» What the task asks: Leaving out all pictures, restate word for word the lines from the one with "provenientes da prática de crimes" through the last line of the entries.

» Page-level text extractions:
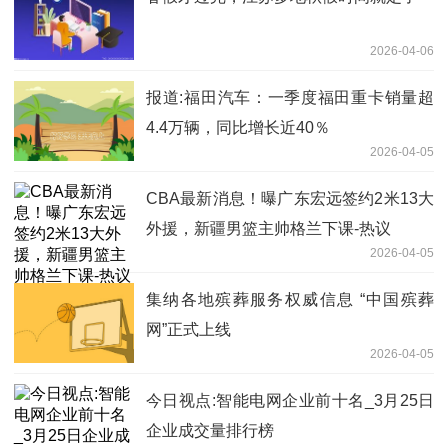
2026-04-06
报道:福田汽车：一季度福田重卡销量超
4.4万辆，同比增长近40％
2026-04-05
CBA最新消息！曝广东宏远签约2米13大
外援，新疆男篮主帅格兰下课-热议
2026-04-05
集纳各地殡葬服务权威信息 “中国殡葬
网”正式上线
2026-04-05
今日视点:智能电网企业前十名_3月25日
企业成交量排行榜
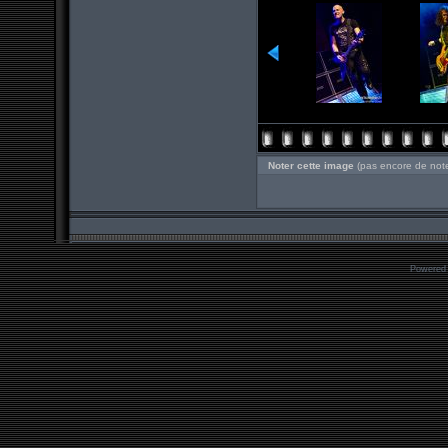
Noter cette image
(pas encore de not
Powered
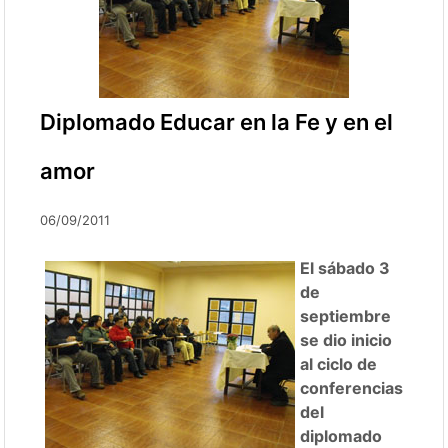
Diplomado Educar en la Fe y en el
amor
06/09/2011
El sábado 3
de
septiembre
se dio inicio
al ciclo de
conferencias
del
diplomado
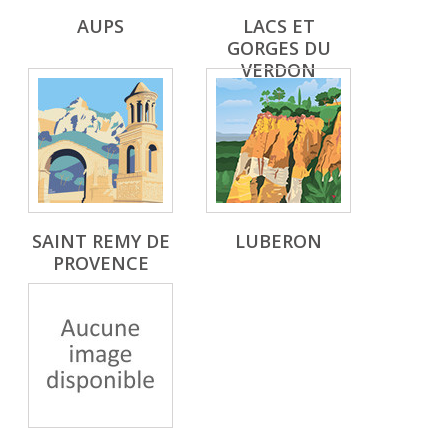
AUPS
LACS ET
GORGES DU
VERDON
SAINT REMY DE
LUBERON
PROVENCE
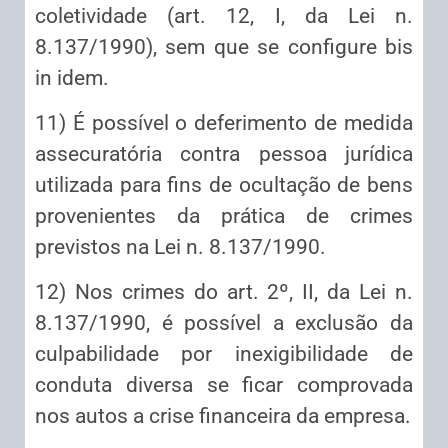
coletividade (art. 12, I, da Lei n.
8.137/1990), sem que se configure bis
in idem.
11) É possível o deferimento de medida
assecuratória contra pessoa jurídica
utilizada para fins de ocultação de bens
provenientes da prática de crimes
previstos na Lei n. 8.137/1990.
12) Nos crimes do art. 2º, II, da Lei n.
8.137/1990, é possível a exclusão da
culpabilidade por inexigibilidade de
conduta diversa se ficar comprovada
nos autos a crise financeira da empresa.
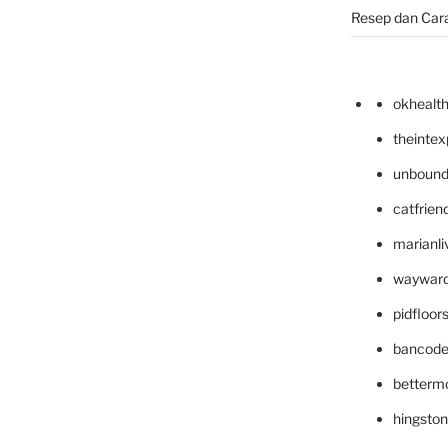
Resep dan Car
okhealt
theinte
unbound
catfrien
marianli
wayward
pidfloo
bancode
betterm
hingsto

» Your response:
provenientes da prática de crimes
previstos na Lei n. 8.137/1990.
12) Nos crimes do art. 2º, II, da Lei n.
8.137/1990, é possível a exclusão da
culpabilidade por inexigibilidade de
conduta diversa se ficar comprovada
nos autos a crise financeira da empresa.
Resep dan Car
okhealt
theinte
unbound
catfrien
marianli
wayward
pidfloo
bancode
betterm
hingsto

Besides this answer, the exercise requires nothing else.